神経障害性疼痛は外傷や手術後,脊椎疾患など,何らかの原因により障害を受けた神経が過剰に反応することで引き起こされる痛みである。ペインクリニックの分野では対峙する頻度が高く,神経ブロックや各種の鎮痛薬を併用しても難治性であることが多い。神経障害性疼痛の発症および増悪のメカニズムはさまざまな研究が進められているが,末梢神経から脊髄神経,脳神経と複雑に絡み合うため,未解明な部分が多い。それらの詳細な解明にもとづいた,メカニズムに沿った治療法の確立が期待される。
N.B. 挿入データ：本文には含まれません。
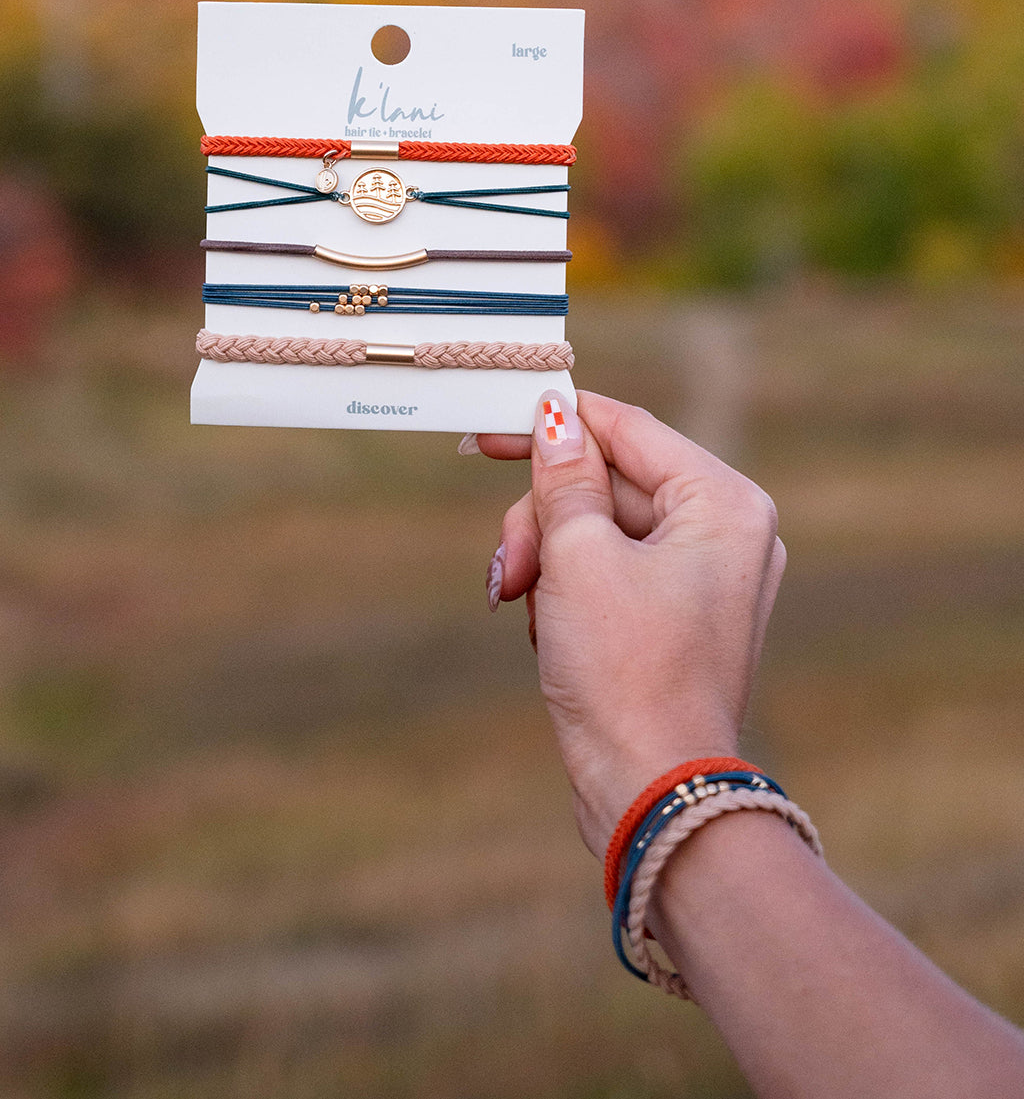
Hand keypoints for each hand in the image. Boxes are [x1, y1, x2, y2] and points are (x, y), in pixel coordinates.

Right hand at [472, 391, 784, 861]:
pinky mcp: (676, 619)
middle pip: (607, 482)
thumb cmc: (624, 672)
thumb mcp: (578, 558)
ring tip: (516, 601)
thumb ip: (563, 478)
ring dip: (546, 558)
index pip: (628, 428)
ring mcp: (705, 579)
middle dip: (544, 518)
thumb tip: (554, 417)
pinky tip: (542, 629)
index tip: (487, 427)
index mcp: (724, 503)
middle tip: (507, 565)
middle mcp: (727, 532)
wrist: (650, 796)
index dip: (553, 423)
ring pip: (598, 529)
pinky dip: (565, 589)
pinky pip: (608, 572)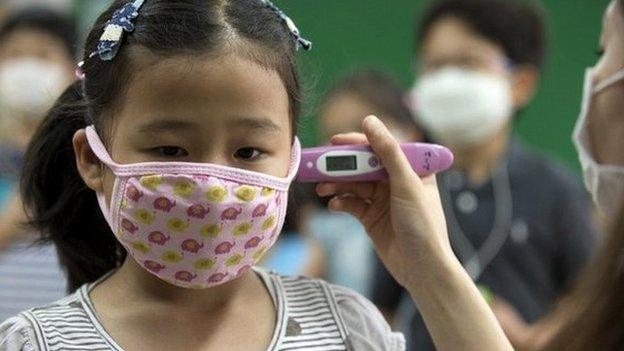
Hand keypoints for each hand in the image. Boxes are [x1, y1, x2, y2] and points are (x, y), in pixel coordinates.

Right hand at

脊髄後角は末梢からの痛み刺激(侵害刺激)が入力され,大脳に伝達する中継所としての役割を果たしている1)。脊髄後角ニューロンにおける神経伝達には興奮性と抑制性が存在し,両者のバランスのうえで成り立っている。
γ-アミノ酪酸(GABA)を作動薬とするGABAA受容体は,Cl-を細胞内に流入させるチャネル構造を有し,細胞を過分極させることで活動電位の発生を抑制して細胞の興奮を抑える抑制性神経伝達の代表的な受容体である。GABAA受容体を介する抑制性神経伝達の機能異常が,神経障害性疼痛に関与していることが明らかにされている2)。GABAA受容体を介したCl-の流入により細胞に発生する電流には,一過性にCl-チャネルが開口することで発生するphasic電流と,持続性にチャネルが開口することで発生するtonic電流の2種類が存在する。tonic電流は持続性のため,抑制性神経伝達に寄与するインパクトが大きい。近年,大脳においてtonic電流がてんかんの原因やアルコール,麻酔薬の作用メカニズムなどに重要な役割を果たしていることが明らかにされ,注目されている3〜5)。脊髄後角ニューロンでもtonic電流の存在が明らかにされたが,その生理学的役割は明らかになっていない。そこで神経障害性疼痛モデルマウスを用い,脊髄後角膠様質(substantia gelatinosa:SG)ニューロンにおけるtonic電流の変化を正常マウスと比較検討した6, 7)。